**Activity**
Rewrite the records from the start through the line containing "המשתמש ללוח המחוונים", with both ends included, so that each "Эскиз" becomes "Набросок" and nothing else changes. Give only those lines.
Start of Supplied records
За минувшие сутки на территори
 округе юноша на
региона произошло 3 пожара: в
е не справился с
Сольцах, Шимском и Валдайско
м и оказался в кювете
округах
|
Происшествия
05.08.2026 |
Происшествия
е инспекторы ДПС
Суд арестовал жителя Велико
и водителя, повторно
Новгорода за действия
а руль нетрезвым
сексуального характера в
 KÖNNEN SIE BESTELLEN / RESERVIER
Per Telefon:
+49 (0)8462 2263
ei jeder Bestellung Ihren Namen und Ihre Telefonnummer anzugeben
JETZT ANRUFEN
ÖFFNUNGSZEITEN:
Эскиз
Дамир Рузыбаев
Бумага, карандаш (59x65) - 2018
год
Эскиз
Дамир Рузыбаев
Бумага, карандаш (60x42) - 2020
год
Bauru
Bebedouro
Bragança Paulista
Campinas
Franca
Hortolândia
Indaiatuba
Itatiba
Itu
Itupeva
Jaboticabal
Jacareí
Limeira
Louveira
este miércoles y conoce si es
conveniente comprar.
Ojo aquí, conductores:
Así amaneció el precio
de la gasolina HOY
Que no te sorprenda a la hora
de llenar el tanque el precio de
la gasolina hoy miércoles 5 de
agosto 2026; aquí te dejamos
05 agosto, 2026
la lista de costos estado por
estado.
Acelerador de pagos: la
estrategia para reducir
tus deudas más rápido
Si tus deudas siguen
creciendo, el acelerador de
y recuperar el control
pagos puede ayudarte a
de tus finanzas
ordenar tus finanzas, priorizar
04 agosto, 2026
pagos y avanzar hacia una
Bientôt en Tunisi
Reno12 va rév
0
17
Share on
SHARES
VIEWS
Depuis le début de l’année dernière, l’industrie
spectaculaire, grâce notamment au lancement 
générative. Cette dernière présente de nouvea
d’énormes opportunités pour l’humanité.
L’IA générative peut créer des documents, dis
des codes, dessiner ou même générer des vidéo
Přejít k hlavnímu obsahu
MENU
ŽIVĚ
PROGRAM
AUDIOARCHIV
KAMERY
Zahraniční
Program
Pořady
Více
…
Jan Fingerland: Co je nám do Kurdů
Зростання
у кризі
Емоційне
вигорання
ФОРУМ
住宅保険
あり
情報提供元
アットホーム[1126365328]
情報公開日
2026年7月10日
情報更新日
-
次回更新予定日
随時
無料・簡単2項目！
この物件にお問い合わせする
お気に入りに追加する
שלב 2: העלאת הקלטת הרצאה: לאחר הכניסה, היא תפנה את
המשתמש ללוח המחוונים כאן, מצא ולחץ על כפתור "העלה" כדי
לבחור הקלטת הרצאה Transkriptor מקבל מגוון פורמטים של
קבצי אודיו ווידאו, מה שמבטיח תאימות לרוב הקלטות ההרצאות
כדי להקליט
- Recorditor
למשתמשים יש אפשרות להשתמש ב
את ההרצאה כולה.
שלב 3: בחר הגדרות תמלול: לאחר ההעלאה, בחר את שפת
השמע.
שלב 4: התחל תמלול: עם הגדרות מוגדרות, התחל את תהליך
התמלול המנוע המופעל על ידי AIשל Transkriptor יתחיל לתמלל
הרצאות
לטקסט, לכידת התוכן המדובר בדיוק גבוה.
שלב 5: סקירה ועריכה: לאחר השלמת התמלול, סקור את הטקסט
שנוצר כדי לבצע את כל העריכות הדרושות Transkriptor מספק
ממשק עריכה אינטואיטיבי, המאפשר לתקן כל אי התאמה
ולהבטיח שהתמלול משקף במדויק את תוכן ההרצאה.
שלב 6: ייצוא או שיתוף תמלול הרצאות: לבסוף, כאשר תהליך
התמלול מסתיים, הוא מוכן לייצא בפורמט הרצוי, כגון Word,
End of Supplied records
**Solution for this problem**
За минувшие сутки на территори
 округе юноша на
региона произошло 3 пожара: в
е не справился с
Сольцах, Шимском и Валдайско
м и оказался в кювете
округах
|
Происшествия
05.08.2026 |
Происшествия
е инспекторы ДПС
Суд арестовал жителя Велико
и водителя, повторно
Новгорода за действия
а руль нетрезвым
сексуального характера в
 KÖNNEN SIE BESTELLEN / RESERVIER
Per Telefon:
+49 (0)8462 2263
ei jeder Bestellung Ihren Namen und Ihre Telefonnummer anzugeben
JETZT ANRUFEN
ÖFFNUNGSZEITEN:
Набросок
Дамир Рузыбаев
Бумага, карандаш (59x65) - 2018
год
Набросок
Дамир Рузыбаев
Бумага, карандаш (60x42) - 2020
год
Bauru
Bebedouro
Bragança Paulista
Campinas
Franca
Hortolândia
Indaiatuba
Itatiba
Itu
Itupeva
Jaboticabal
Jacareí
Limeira
Louveira
este miércoles y conoce si es
conveniente comprar.
Ojo aquí, conductores:
Así amaneció el precio
de la gasolina HOY
Que no te sorprenda a la hora
de llenar el tanque el precio de
la gasolina hoy miércoles 5 de
agosto 2026; aquí te dejamos
05 agosto, 2026
la lista de costos estado por
estado.
Acelerador de pagos: la
estrategia para reducir
tus deudas más rápido
Si tus deudas siguen
creciendo, el acelerador de
y recuperar el control
pagos puede ayudarte a
de tus finanzas
ordenar tus finanzas, priorizar
04 agosto, 2026
pagos y avanzar hacia una
Bientôt en Tunisi
Reno12 va rév
0
17
Share on
SHARES
VIEWS
Depuis le début de l’année dernière, l’industrie
spectaculaire, grâce notamment au lancement 
générative. Cette dernière présente de nouvea
d’énormes opportunités pour l’humanité.
L’IA générative peut créer des documents, dis
des codes, dessiner ou même générer des vidéo
Přejít k hlavnímu obsahu
MENU
ŽIVĚ
PROGRAM
AUDIOARCHIV
KAMERY
Zahraniční
Program
Pořady
Více
…
Jan Fingerland: Co je nám do Kurdů
Зростання
у кризі
Емоційне
вигорання
ФОРУМ
住宅保険
あり
情報提供元
アットホーム[1126365328]
情報公開日
2026年7月10日
情報更新日
-
次回更新予定日
随時
無料・簡単2項目！
この物件にお問い合わせする
お気に入りに追加する
שלב 2: העלאת הקלטת הרצאה: לאחר הכניסה, היא תפנה את
המשתמש ללוח המחוונים כאן, מצא ולחץ על כפתור "העלה" כדי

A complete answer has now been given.